È ben noto come il prezzo del petrolio sia assai instabile ed, inoltre, anche difficilmente prevedibile, essendo legato a una molteplicità di fattori economici e politici. È però indiscutibile che in questa fase economica ci sia un eccesso di offerta di petrolio in giro per il mondo, frutto anche degli eccessivi investimenti realizzati da paesi e da compagnie nel corso degli anni 2000. Se aggiungiamo a questo eccesso di investimenti in ricerca ed estrazioni, il contesto macroeconomico mondiale di bassa crescita e, cosa assai importante, il “decoupling” che si profila sui tassi d’interesse tra Europa e Stati Uniti (tassi in rialzo negli USA e, per un periodo prolungato, mantenuti invece bassi in Europa), decoupling in grado di causare un ulteriore apprezzamento per il dollaro, allora la previsione sembra propendere per una fase, non brevissima, di debolezza del prezzo del petrolio.
Il punto è che man mano che il prezzo del petrolio scende e, soprattutto, persiste nella sua discesa, un numero crescente di progetti d’investimento delle compagnie devono essere via via abbandonati, perché non più redditizi o, non meno importante, perché non più finanziabili. Va detto che la redditività per le compagnie degli investimenti in estrazioni di petrolio lucano permane, comunque, anche a livelli ben più bassi di prezzo, rispetto agli attuali 80 dollari. In sostanza, saranno altri progetti nel mondo, eventualmente più costosi, ad essere abbandonati (o rinviati) per primi.
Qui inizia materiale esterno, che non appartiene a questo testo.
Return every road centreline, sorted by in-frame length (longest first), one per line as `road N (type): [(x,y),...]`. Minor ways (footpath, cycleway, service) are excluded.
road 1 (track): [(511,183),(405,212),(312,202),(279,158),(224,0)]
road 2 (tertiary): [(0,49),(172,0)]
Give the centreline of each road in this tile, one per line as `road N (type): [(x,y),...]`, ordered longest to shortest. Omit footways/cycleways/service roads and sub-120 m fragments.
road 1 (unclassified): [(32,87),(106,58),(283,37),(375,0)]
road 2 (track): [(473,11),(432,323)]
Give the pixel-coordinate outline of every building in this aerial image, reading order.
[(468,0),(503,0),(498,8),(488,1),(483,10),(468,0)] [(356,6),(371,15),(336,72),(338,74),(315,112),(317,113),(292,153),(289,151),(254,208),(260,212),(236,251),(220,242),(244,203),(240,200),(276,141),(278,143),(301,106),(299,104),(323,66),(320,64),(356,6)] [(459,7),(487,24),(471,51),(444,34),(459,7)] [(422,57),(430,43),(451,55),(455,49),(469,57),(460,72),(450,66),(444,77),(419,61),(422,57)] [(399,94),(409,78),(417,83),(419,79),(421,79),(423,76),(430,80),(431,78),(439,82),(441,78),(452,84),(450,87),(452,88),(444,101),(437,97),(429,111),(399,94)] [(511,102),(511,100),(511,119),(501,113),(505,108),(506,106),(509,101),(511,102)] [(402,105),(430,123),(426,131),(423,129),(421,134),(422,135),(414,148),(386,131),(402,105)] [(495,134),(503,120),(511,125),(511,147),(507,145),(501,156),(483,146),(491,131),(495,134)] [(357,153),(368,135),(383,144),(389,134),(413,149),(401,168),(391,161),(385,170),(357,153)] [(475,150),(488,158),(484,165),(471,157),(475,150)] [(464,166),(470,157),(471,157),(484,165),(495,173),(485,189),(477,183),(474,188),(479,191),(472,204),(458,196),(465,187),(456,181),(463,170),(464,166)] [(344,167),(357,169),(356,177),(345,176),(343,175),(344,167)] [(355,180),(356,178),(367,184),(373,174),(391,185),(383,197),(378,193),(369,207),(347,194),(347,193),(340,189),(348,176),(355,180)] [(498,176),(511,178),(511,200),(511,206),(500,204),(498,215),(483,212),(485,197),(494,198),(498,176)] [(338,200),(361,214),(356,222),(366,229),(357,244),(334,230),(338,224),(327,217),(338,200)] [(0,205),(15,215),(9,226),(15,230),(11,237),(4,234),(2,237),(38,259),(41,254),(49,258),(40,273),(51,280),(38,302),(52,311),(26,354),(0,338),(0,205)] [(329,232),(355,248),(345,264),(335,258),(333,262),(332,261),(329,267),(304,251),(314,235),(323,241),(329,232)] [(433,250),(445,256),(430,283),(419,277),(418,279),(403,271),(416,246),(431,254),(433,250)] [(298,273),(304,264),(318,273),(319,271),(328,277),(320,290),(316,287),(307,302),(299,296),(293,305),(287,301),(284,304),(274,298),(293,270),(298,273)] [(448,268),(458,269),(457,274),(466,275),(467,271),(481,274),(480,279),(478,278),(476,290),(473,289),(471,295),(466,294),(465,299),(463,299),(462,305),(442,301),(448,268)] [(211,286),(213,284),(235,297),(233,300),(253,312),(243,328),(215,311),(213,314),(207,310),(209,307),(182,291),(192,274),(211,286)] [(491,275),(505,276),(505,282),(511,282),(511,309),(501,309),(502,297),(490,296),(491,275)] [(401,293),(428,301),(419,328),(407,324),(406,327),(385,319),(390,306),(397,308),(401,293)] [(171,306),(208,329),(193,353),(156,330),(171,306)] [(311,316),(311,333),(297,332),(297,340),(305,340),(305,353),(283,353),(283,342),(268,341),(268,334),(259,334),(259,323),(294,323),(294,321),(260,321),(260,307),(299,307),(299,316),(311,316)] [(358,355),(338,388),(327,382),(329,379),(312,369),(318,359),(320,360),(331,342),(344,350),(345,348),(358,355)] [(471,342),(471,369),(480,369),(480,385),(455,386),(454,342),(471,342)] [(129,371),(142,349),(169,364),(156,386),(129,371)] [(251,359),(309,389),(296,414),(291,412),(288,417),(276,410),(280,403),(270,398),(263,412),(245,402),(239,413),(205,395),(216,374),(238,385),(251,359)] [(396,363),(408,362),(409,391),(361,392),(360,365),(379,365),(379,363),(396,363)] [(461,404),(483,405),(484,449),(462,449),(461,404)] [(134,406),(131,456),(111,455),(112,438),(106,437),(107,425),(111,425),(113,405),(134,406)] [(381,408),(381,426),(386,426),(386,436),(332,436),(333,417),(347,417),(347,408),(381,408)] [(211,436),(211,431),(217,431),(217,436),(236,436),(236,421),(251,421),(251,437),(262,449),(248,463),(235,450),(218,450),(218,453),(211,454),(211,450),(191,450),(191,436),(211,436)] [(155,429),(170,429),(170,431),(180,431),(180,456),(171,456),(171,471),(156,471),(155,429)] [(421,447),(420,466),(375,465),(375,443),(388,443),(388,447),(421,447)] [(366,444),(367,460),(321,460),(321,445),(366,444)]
L’ENI, negli anni scorsi, ha basato la propria politica di investimenti su uno scenario prudenziale di prezzo futuro del petrolio fissato a 90 dollari. Dunque, siamo al di sotto di quella proiezione ma non in misura drammatica. Invece, dovesse ulteriormente ridimensionarsi nei prossimi mesi il prezzo del petrolio, diventerebbe difficoltoso reggere un aumento dell’indebitamento finanziario e, quindi, crescerebbe la quantità di progetti di sviluppo a cui ENI ed altre compagnie dovrebbero rinunciare. Almeno temporaneamente.
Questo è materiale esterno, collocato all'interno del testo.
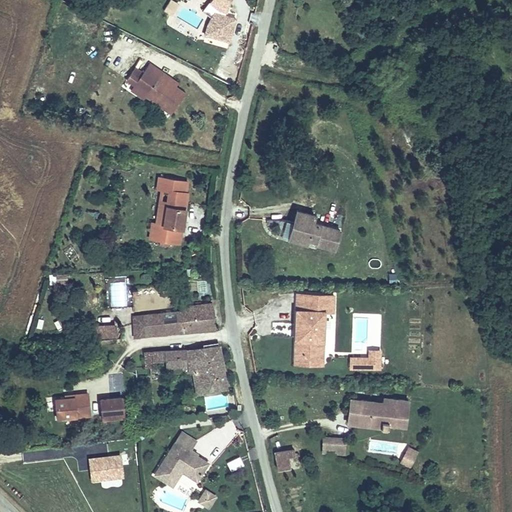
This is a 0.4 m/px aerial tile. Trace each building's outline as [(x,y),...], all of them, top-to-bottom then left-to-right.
[(176,3),(172,0),(169,0),(162,11),(168,15),(176,3)] [(232,0),(214,0),(205,12),(213,19),(205,36),(228,44),(236,22),(226,18),(232,0)] [(166,78),(146,64),(134,82),(147,91),(143,97),(170,115),(183,95),(173,88),(163,82),(166,78)] [(175,84),(166,78),(163,82),(173,88),(175,84)] [(147,91),(134,82),(129,91),(141,99),(143,97),(147,91)] [(185,177),(157,173),(156,184),(163,185),(170,186),(166,219),(159,218),(157,233),(180,236),(186,188),(184,187),(185,177)] [(170,186),(163,185),(159,218),(166,219),(170,186)] [(317,211),(299,206),(291,235),(309,240),(310,235),(318,237),(317,240),(337,245),(342,226),(315,218),(317,211)] [(380,268),(381,260),(371,258),(370,266),(380,268)] [(63,272),(54,272),(54,282),(64,282),(63,272)] [(295,294),(293,355),(312,355),(322,346),(322,311),(331,312),(331,295),(295,294)] [(212,301),(180,304),(181,318),(175,318),(176,329),(214,327),(212,301)] [(174,308),(162,309),(163,330),(176,329),(175,318),(181,318),(180,304),(174,304),(174,308)] [(162,309),(142,310),(143,332),(163,330),(162,309)] [(142,310),(131,311),(133,332),(143,332),(142,310)] [(103,338),(117,338),(117,324),(103,324),(103,338)] [(222,385),(215,345),(185,348),(186,357),(194,357),(195,362),(188,362),(191,388),(222,385)] [(312,355),(293,355),(293,364),(321,365),(322,346),(312,355)] [(183,355),(182,348),(163,350),(164,364),(178,363),(177,355),(183,355)] [(350,357),(349,368),(378,368),(378,358),(368,358),(350,357)] [(82,417),(81,394),(65,395),(65,399),(48,400),(51,420),(82,417)] [(188,405),(187,395),(180,396),(181,405),(188,405)] [(397,399),(383,397),(383,401),(359,399),(357,423),(380,426),(380,427),(387,428),(387,423),(394,424),(397,399)] [(359,399),(349,398),(347,422),(357,423),(359,399)] [(407,400),(397,399),(394,424),(405,425),(407,400)] [(119,400),(97,402),(100,421),(121,419),(119,400)] [(179,432),(153,475),(171,485),(180,471),(195,480),(205,462),(186,451),(192,441),(179,432)] [(324,437),(323,452),(344,454),(345,439),(324,437)] [(408,447),(404,455),(412,459),(416,451),(408,447)] [(301,448),(281,450),(284,467),(297,464),(295,454),(302,453),(301,448)] [(401,462),(409,466),(412,459),(404,455),(401,462)] [(123,456),(89,457),(90,481),(123,480),(123,456)] [(205,490),(199,501),(207,506),(213,495),(205,490)]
La Basilicata salvata dunque dal crollo del prezzo del petrolio? Per quanto paradossale e pure con qualche indesiderata conseguenza in termini di minori incrementi dei ricavi da royalties, trattasi di scenario che, seppure al momento non probabile, non può essere del tutto escluso.
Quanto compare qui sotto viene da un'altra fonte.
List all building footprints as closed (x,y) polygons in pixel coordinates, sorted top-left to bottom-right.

Tirando le somme sulle ombre dello “Sblocca Italia” e sul famigerato articolo 38
Merito al Governatore ed ai parlamentari lucani per i miglioramenti ottenuti sul piano delle risorse compensative per la Basilicata. Avevo affermato in un post precedente che la Basilicata stava chiudendo per decreto e che i nostri alti rappresentanti mostravano di non contare un ca***. Alla luce della nuova evidenza disponibile, possiamo senz’altro affermare che un certo riscatto, da parte dei nostri parlamentari, ci sia stato e che, quindi, l’affermazione che essi non contino un ca*** debba essere un tantino ridimensionata.
Resta aperta la seria questione del ruolo che le istituzioni e la comunità locale dovrebbero giocare in tema di valutazione d’impatto ambientale e, più in generale, in tema di processo concessorio verso le compagnie. Resta infatti intatto il punto che questo ruolo concertativo della Basilicata non possa essere eliminato per decreto (per quanto convertito in una legge dello Stato).
In sostanza, tocca ora ai senatori lucani scavare l’ultima trincea per una modificazione dell’articolo 38 finalizzata a riconoscere un maggior ruolo (sostanziale, non solo formale) alla Regione Basilicata nelle scelte sulle estrazioni future. La riforma costituzionale ancora non c’è, se mai ci sarà nella forma disegnata nella prima approvazione al Senato, e la costituzione, anche in epoca di decisionismo di sinistra, non si cambia con un decreto legge.